Francesco también está enamorado. Sin embargo, en su caso confluye un patronímico: Petrarca. No es asunto menor reparar en esta circunstancia por cuanto en la historia literaria resulta imposible disociarlo de su excelso carácter poético. El amor petrarquista, muy a pesar de aquel Otis Green que citábamos más arriba, está ligado a la sensualidad y al deseo y, como en Laura, su concepción y espontaneidad son radicalmente subjetivas. Esos componentes —sensualidad y deseo— son los que inducen a Petrarca a la *invención de la amada+, como decía Proust. Es decir, el deseo (y el deseo de amar) es el origen de la figura del amado como una construcción del amante que luego particularizará en un ser concreto. Para Petrarca, ese ser concreto es Laura y se le revela inequívocamente en aquella iglesia de Santa Clara. Francesco ama a Laura, pero su apellido Petrarca encuentra en Laura tan sólo un pretexto para el fin último y esencial del amor; esto es: amar, que constituye el principio activo del amor: lo trascendente es amar, independientemente de cuál sea el objeto. Francesco Petrarca estima que el deseo es un estado latente que busca su satisfacción frente al aplazamiento constante de su concreción para mantenerlo vivo. Esta permanente oposición determina la paradoja de que la satisfacción es la esencia del deseo. Coincide con el amor en la imposibilidad de dar plenitud y felicidad, pero también en ser fuente de experiencia y sabiduría. Si la primera propuesta es cierta en toda la Primera Parte del Cancionero, en la que el poeta mantiene vivísimo el deseo; la fuente de experiencia y sabiduría mana con fluidez en la Segunda Parte.

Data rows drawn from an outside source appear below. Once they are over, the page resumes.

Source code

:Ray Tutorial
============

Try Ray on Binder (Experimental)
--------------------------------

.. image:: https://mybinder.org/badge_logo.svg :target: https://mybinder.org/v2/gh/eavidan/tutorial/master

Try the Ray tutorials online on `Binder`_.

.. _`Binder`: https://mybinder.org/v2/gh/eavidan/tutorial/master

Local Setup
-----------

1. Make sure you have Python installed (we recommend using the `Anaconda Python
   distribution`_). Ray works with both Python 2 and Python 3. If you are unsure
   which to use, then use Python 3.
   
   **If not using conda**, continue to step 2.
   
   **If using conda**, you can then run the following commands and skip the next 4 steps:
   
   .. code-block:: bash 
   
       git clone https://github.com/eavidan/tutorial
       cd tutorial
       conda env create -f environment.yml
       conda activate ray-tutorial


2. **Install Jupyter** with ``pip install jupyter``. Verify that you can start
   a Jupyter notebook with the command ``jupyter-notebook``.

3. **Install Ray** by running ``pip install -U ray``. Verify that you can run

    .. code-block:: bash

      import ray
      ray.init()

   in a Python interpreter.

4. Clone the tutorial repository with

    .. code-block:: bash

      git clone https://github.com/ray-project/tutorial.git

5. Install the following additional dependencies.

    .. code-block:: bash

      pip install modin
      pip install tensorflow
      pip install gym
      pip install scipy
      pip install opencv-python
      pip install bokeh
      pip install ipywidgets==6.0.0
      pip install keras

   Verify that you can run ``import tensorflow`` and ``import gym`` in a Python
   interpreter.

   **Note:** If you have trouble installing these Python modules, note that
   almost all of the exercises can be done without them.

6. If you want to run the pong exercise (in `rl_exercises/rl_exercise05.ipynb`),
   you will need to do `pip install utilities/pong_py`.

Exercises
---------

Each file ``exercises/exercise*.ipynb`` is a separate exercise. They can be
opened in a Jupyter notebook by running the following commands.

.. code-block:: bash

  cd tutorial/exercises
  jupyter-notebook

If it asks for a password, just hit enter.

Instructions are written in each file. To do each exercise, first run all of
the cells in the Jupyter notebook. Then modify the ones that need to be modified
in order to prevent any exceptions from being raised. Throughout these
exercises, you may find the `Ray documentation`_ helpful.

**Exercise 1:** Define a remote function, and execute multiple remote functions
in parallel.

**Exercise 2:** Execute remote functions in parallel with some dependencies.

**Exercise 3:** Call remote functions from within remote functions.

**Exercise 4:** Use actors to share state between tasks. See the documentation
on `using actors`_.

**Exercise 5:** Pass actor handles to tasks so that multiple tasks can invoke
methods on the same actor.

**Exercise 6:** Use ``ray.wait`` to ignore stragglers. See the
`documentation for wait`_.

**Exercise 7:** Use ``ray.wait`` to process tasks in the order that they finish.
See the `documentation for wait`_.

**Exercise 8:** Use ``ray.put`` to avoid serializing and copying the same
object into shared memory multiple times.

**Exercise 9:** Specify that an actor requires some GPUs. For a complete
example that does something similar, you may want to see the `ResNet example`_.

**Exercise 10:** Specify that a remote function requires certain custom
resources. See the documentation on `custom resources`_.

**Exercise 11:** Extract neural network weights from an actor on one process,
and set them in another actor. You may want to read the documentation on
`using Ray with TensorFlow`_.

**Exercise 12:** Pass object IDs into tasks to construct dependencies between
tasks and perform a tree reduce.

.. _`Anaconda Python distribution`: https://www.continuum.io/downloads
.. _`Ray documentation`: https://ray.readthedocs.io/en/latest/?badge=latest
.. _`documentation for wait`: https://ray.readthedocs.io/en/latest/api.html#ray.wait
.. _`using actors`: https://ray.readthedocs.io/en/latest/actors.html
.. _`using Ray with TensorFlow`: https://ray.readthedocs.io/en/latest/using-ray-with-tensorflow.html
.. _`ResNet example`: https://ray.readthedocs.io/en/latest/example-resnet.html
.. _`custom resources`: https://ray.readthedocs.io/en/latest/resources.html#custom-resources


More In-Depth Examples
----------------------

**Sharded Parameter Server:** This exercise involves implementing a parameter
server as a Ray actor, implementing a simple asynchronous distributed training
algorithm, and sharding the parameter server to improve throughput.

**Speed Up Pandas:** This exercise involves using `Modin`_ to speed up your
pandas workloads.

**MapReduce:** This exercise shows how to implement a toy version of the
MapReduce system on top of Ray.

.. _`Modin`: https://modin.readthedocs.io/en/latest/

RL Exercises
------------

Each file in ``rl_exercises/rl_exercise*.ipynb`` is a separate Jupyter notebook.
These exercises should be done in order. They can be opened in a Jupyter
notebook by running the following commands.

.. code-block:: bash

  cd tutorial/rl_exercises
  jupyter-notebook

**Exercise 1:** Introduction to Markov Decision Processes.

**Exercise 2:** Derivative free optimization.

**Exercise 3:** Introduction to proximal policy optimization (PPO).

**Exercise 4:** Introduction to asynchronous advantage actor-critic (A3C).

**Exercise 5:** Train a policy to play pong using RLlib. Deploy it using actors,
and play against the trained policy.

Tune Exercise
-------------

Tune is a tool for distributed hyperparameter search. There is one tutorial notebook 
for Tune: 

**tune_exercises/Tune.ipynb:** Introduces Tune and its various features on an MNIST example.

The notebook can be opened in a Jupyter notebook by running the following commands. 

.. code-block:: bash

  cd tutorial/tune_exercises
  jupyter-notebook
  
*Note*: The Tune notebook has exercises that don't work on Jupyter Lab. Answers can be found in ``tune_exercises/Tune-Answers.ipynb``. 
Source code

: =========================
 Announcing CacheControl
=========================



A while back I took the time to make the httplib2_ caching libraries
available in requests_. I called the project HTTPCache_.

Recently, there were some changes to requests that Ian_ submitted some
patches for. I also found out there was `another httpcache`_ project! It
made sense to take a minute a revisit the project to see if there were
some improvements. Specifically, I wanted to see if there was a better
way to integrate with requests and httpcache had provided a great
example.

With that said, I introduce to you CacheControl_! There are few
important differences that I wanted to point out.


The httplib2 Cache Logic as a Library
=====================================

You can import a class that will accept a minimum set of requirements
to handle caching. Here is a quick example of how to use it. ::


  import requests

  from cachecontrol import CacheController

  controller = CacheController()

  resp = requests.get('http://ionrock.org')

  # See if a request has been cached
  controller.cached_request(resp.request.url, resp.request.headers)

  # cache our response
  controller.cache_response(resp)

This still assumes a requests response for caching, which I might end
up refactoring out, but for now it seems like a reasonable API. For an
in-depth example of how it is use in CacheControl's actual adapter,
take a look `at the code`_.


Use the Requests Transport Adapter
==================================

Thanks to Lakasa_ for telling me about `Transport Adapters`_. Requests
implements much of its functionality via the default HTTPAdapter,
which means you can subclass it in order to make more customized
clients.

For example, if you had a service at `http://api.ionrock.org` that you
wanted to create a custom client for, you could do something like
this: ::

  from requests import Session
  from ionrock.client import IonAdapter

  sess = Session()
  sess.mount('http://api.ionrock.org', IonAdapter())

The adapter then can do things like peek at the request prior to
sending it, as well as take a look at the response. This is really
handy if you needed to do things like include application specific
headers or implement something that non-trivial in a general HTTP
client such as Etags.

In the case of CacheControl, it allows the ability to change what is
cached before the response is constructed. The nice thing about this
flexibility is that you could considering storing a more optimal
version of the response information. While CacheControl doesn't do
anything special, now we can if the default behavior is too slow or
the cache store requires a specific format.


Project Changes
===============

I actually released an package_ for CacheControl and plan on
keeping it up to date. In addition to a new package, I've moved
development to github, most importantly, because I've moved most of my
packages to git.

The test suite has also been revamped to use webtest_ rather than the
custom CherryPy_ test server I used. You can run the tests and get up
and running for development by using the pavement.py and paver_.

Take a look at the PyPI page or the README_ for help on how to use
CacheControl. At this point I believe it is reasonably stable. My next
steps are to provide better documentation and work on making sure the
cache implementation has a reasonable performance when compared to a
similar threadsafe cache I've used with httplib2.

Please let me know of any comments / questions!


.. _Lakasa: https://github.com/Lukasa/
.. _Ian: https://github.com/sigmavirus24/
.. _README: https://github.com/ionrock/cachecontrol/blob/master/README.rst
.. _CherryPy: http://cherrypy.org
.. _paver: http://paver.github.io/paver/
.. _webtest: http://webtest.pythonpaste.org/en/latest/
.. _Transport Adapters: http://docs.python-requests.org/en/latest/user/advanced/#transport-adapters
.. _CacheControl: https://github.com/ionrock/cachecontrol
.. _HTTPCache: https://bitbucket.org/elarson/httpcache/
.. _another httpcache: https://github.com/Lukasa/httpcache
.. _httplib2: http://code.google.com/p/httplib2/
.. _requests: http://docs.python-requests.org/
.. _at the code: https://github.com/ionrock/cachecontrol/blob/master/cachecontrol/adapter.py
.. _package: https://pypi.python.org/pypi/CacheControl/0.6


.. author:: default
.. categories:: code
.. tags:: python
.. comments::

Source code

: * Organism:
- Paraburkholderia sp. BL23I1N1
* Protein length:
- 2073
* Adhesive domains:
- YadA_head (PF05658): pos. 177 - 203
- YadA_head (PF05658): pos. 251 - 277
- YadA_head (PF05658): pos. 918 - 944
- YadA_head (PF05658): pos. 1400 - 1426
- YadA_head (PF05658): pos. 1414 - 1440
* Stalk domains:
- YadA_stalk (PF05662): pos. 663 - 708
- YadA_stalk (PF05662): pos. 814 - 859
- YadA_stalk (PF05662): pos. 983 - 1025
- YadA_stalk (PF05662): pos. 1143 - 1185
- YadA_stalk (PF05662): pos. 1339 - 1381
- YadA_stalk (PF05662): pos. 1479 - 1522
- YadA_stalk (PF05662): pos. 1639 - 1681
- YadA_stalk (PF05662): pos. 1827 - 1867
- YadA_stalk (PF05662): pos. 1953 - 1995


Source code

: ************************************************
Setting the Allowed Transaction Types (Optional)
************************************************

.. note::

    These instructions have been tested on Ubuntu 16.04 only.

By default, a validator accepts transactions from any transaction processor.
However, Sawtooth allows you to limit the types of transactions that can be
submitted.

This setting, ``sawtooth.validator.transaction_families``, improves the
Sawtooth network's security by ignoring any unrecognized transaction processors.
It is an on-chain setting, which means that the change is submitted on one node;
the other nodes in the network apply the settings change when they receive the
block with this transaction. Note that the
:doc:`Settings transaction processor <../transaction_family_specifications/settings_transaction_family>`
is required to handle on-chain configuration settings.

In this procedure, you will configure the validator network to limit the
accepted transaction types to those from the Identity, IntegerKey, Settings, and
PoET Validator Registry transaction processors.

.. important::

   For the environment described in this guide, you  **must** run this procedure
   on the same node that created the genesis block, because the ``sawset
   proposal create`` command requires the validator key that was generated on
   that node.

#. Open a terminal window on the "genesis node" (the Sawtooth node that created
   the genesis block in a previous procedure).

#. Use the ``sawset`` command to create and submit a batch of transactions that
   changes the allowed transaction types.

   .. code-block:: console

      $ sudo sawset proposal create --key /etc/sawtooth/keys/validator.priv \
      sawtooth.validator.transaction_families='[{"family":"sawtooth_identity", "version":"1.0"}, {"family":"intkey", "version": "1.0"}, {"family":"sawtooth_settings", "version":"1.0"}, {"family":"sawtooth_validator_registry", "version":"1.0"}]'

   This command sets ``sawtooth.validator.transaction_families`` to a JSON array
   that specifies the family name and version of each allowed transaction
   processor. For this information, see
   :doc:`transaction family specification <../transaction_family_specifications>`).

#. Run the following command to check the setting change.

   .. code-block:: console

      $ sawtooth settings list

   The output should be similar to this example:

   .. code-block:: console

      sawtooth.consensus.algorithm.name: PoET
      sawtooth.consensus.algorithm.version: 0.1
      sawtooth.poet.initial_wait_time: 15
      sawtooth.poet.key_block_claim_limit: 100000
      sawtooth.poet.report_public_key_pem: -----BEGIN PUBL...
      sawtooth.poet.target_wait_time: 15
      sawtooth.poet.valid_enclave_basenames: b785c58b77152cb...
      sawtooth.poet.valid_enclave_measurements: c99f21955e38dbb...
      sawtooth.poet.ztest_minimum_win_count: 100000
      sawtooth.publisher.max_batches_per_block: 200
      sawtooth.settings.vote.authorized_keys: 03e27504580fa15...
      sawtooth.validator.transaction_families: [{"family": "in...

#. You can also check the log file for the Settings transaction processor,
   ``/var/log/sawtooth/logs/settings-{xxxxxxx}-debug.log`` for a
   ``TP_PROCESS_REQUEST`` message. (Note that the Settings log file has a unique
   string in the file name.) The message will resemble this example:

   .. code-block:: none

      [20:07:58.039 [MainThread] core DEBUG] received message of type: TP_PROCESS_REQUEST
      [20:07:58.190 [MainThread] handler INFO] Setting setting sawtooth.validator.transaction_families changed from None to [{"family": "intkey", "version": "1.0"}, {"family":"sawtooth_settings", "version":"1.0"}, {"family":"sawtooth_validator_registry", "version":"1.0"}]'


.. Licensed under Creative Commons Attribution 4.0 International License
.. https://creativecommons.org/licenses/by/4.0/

Estamos convencidos de que Laura creyó a pies juntillas la célebre afirmación virgiliana que tan fuertes nos ha hecho frente a la adversidad moral: Omnia vincit amor. No dudamos de que Francesco la compartiría, y más seguros estamos de que Petrarca adoptaría esta otra que un anónimo amanuense dejó escrita en la biblioteca de Benediktbeuern, junto al manuscrito de Carmina Burana: Omnia vincit verbum.